On ne peut qu'applaudir à son souci "d'esquisser des comparaisons entre sociétés musulmanes et non musulmanes" (p.320). Un souci dont Youssef Bellal donne l'exemple, ce qui est tout à son honneur.

 

 Autour de la Gemeinde de Weber...

Il serait malvenu de reprocher à l'auteur un certain nombre de sujets peu ou pas traités (rapport au pluralisme religieux, en particulier), tant l'étude tient globalement ses promesses. En revanche, on exprimera un tout petit regret conceptuel en lien avec les outils de la sociologie des religions: celui d'avoir recouru, trop hâtivement, à la notion de "communauté émotionnelle", prétendument reprise de Max Weber. Or, on sait depuis longtemps que cette notion s'appuie sur une erreur manifeste de traduction du mot Gemeinde (communauté). 

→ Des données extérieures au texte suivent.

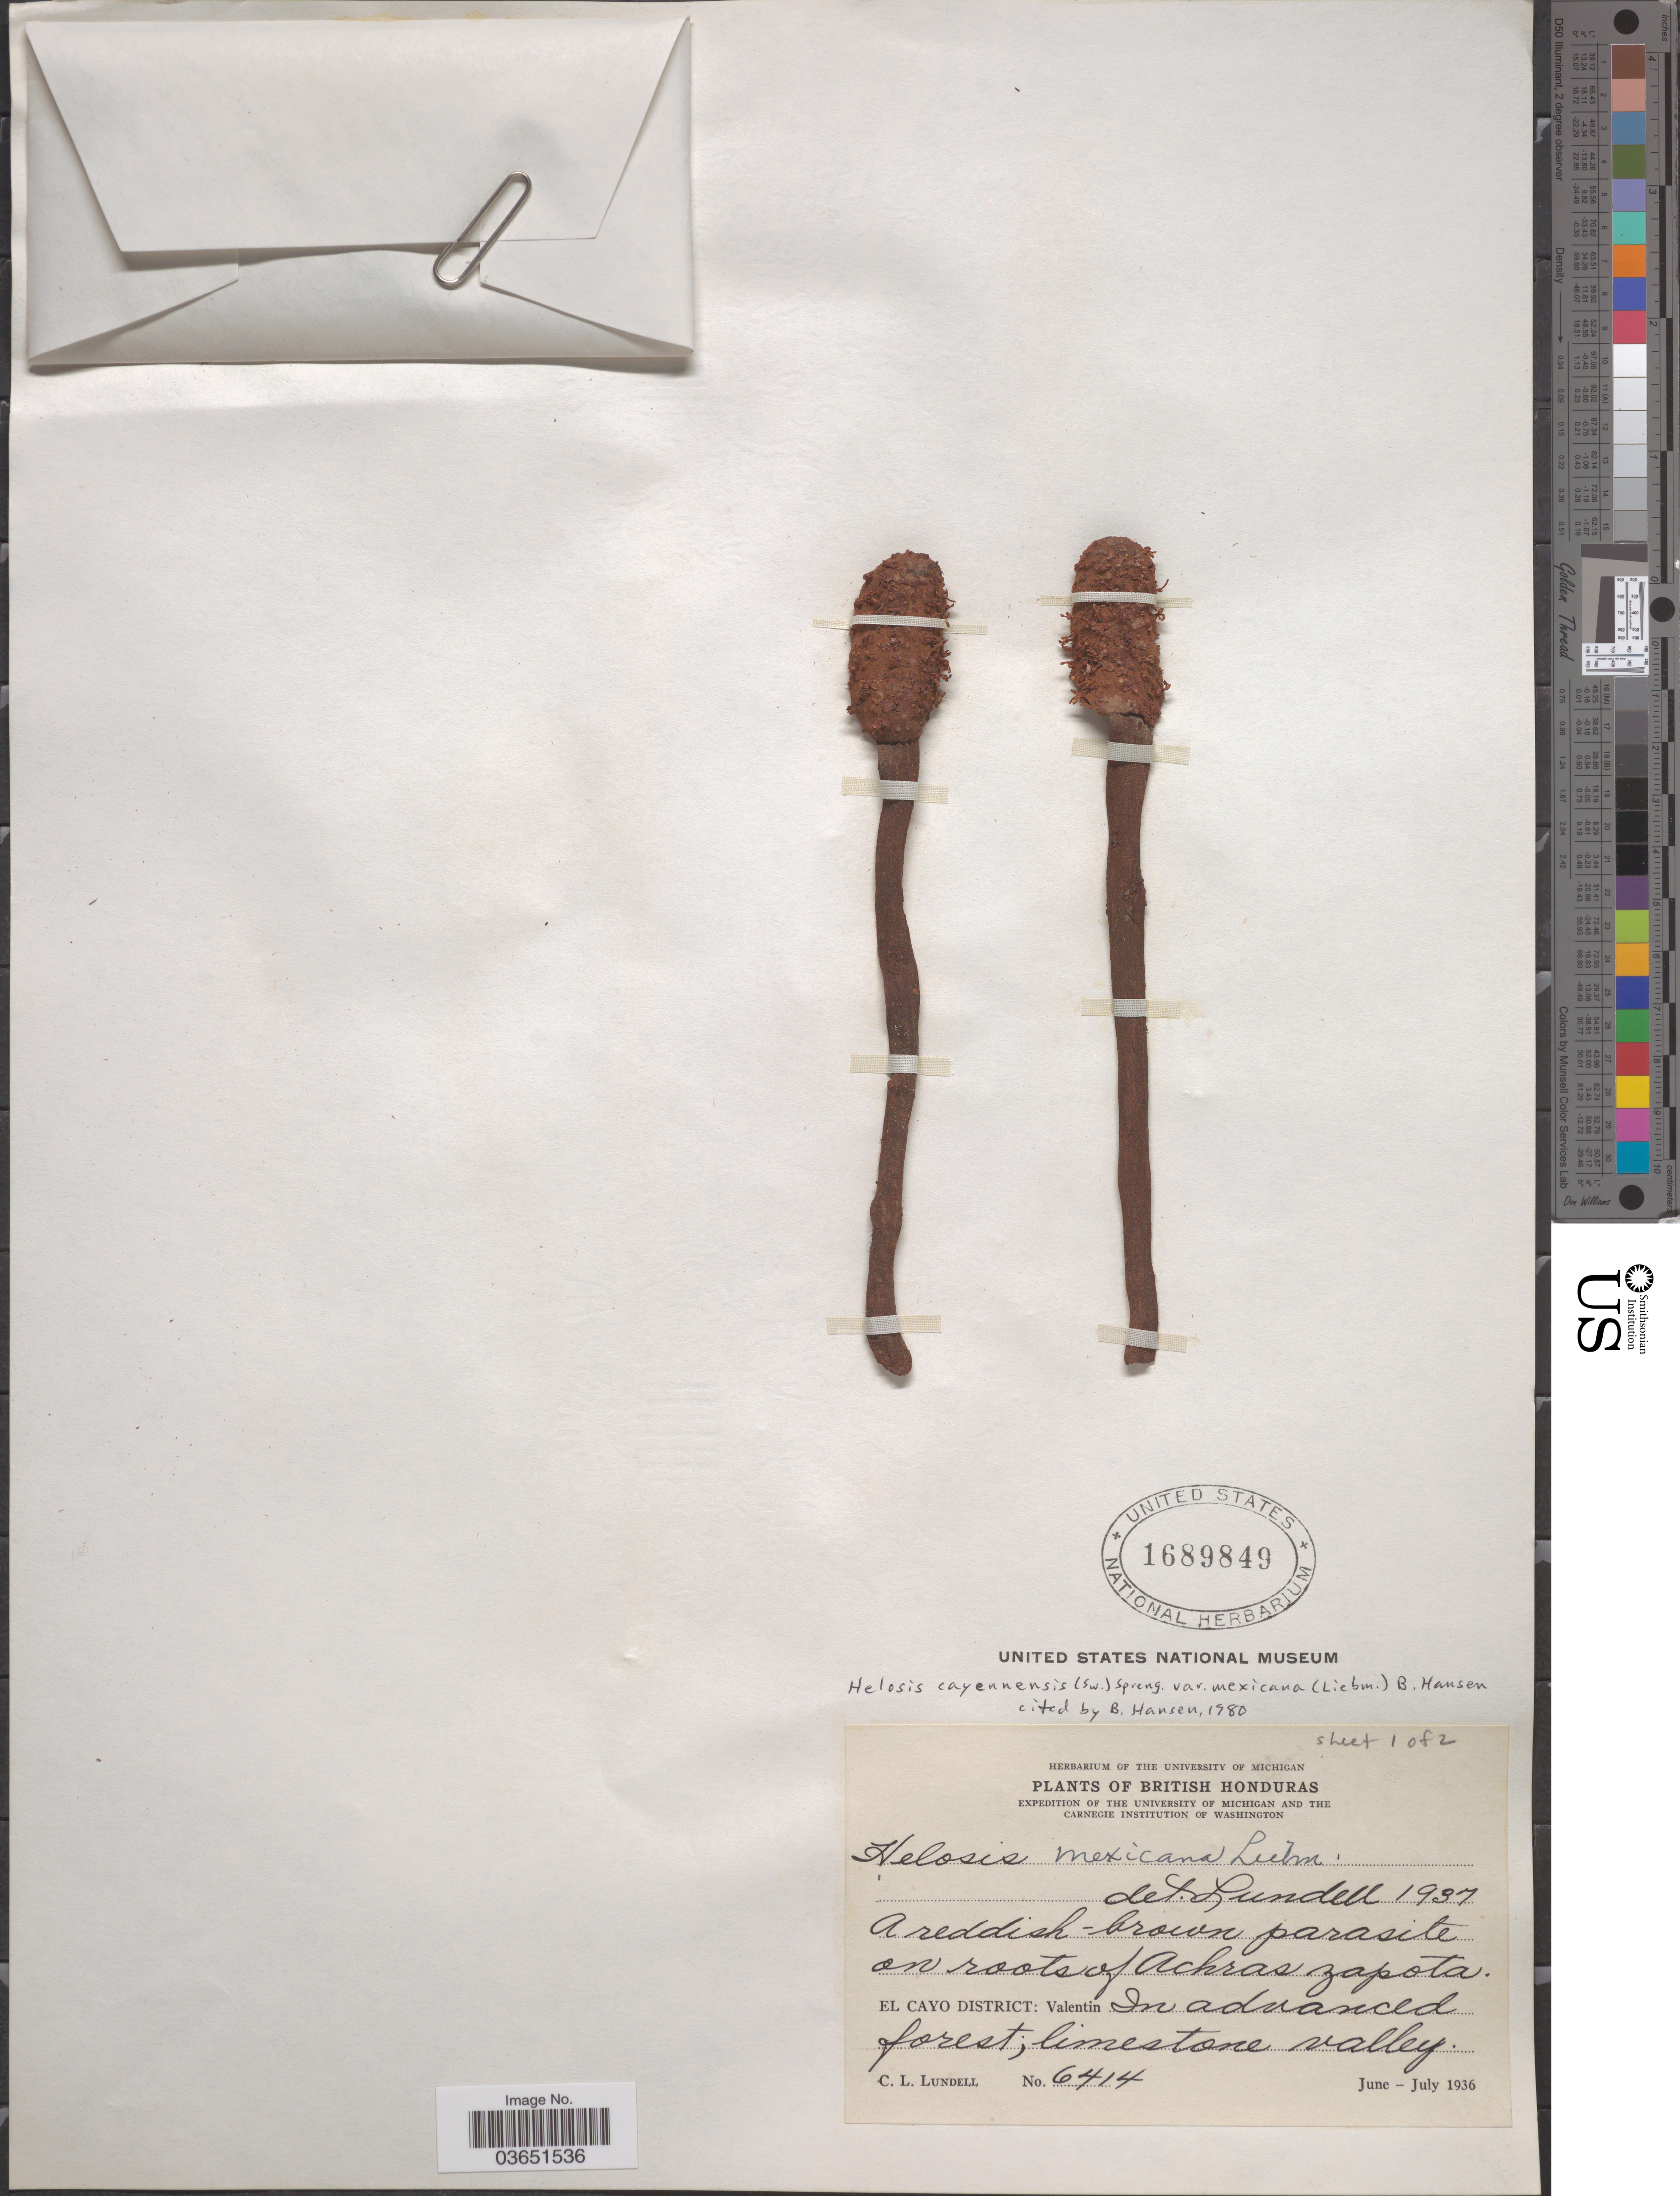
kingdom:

Weber, par ce mot, parle de "communauté", et pas de "communauté émotionnelle" ! N'attribuons donc pas à Weber ce qui ne lui appartient pas. Mais on pardonnera aisément à Youssef Belal, par ailleurs d'une grande finesse d'analyse, d'être tombé (après d'autres illustres prédécesseurs) dans ce piège, qui fait "basculer du côté de l'émotionnalisme tout un pan de la sociologie wébérienne des «groupements communautaires», comme le soulignait François-André Isambert (dans "Weber Max, Sociologie des religions", article de la Revue française de Sociologie, 1998, 39-2,p.440).

 

Pour un autre aperçu du livre de Youssef Bellal, on trouvera notamment ce compte-rendu de Cécile Cambergue. Cliquer ici

Commentaires

Un grand merci pour l'info sur cet ouvrage qui m'intéresse. Et avant tout je vous souhaite une belle année 2012. Puisse le Seigneur vous guidez et vous aidez à poursuivre le travail que vous effectuez avec professionnalisme et amour.